### Source passage
Pandemic Experiences in the Urban Periphery

Monday, 7 July 2025: 09:00
Location: ASJE015 (Annex of the Faculty of Legal, Economic, and Social Sciences)
Oral Presentation
Harris ALI, York University, Canada
Certain regions were “left-behind” during the COVID-19 pandemic response and were therefore forced to bear the brunt of the consequences in various ways. There is however an important spatial component associated with these “forgotten densities”. Namely, these areas were peripherally situated at the outskirts of urban centres. They include for instance, areas that hosted large tracts of lands that could accommodate airports, large-scale farms, factories, warehouses, meatpacking facilities, suburban residential neighbourhoods, indigenous reserves, as well as informal settlement areas in the Global South. These peripheral sites were also host to a disproportionate number of outbreaks (i.e. they were pandemic “hot spots”).

Notably, many residing and working in the urban periphery are members of socially marginalized communities, yet they were the ones tasked with the “essential” work necessary to for the day-to-day survival of those in the centre, while at the same time increasing their own vulnerability to viral exposure. We focus here on the pandemic challenges faced by various groups in the periphery of Toronto, Canada. As such, we consider the pandemic experiences of racialized and ethnic minorities in Toronto suburbs (which is home to a very high proportion of minorities and newcomers), First Nations people on reserves located outside the Greater Toronto Area, and migrant agricultural workers employed in the fertile Niagara Falls. All of there sites had elevated rates of COVID-19 infection relative to the urban core. To round out the analysis of peripheral areas we also consider the experiences of those in informal settlement areas in the Global South. Further, we discuss how, despite resistance from neoliberal and far-right forces, members of the periphery were able to challenge the existing public health governance structure to have their needs addressed, at least to some degree, during the pandemic.

### Extracted material
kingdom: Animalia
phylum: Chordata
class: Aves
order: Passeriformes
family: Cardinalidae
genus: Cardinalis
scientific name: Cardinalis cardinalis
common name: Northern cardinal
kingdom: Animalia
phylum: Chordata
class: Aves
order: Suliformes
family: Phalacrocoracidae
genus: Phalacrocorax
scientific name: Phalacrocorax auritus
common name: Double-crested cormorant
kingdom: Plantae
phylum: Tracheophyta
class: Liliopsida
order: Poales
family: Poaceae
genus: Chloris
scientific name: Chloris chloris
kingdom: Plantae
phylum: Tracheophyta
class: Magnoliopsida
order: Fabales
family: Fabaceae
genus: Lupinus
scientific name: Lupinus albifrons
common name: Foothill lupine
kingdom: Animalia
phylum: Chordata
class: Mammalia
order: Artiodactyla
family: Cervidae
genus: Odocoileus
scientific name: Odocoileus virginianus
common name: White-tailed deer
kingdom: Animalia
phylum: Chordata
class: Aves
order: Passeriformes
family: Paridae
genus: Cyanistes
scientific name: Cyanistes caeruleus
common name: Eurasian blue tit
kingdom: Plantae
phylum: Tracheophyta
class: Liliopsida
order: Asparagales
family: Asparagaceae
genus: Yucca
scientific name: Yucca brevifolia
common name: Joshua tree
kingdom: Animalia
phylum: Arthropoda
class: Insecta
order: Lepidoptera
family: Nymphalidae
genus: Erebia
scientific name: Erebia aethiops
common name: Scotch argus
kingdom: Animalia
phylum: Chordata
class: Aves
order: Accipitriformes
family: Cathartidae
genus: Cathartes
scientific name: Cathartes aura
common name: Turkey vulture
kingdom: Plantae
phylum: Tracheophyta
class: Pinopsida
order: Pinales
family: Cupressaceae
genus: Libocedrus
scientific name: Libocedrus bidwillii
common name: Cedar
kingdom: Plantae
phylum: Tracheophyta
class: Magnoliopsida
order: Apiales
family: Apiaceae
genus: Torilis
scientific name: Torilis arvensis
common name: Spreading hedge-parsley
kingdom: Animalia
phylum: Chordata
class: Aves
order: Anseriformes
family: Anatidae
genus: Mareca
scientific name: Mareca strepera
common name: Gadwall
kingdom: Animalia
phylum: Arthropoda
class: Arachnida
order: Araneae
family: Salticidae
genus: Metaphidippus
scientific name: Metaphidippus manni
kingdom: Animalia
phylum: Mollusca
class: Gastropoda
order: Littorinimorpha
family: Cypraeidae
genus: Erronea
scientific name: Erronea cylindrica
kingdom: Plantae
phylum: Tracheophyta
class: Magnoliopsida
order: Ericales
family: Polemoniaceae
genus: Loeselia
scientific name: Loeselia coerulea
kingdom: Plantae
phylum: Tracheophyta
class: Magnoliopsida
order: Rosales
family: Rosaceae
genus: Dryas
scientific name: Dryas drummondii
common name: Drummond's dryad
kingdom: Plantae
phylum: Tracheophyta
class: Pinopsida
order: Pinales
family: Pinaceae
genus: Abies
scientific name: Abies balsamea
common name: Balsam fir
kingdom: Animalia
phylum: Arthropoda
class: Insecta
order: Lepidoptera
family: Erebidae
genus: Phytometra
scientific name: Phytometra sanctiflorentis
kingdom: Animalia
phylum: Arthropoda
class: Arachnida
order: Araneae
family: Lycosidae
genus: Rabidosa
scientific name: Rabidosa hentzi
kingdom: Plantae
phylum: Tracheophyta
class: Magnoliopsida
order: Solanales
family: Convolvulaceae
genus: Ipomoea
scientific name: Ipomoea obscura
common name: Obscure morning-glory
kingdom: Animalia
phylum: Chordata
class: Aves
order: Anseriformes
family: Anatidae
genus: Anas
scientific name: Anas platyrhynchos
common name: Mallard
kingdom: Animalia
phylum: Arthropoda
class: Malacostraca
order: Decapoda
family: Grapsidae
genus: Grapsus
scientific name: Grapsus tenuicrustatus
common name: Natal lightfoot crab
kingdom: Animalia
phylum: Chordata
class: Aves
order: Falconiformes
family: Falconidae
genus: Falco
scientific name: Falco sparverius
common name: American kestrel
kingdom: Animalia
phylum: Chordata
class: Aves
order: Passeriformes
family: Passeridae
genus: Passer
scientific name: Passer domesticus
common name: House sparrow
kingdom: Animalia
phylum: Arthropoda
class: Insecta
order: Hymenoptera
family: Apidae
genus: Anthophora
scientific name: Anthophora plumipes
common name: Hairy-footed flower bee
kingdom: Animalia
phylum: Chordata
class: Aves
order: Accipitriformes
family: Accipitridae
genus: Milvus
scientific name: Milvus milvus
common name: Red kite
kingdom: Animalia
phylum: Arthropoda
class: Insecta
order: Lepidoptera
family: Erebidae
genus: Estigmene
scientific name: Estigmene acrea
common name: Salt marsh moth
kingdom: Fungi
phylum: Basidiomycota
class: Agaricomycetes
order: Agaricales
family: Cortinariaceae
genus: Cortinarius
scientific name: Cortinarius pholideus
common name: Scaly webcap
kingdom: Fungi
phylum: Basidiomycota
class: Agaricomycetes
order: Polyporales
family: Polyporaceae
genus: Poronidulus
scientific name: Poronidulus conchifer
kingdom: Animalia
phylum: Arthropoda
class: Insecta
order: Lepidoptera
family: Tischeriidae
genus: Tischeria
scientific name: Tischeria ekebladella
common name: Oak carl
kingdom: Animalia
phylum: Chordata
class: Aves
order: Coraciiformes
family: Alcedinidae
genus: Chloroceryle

### Task to complete
In the abstract on pandemic experiences in the urban periphery, where were the migrant agricultural workers employed?

### Output of the task
In the fertile Niagara Falls.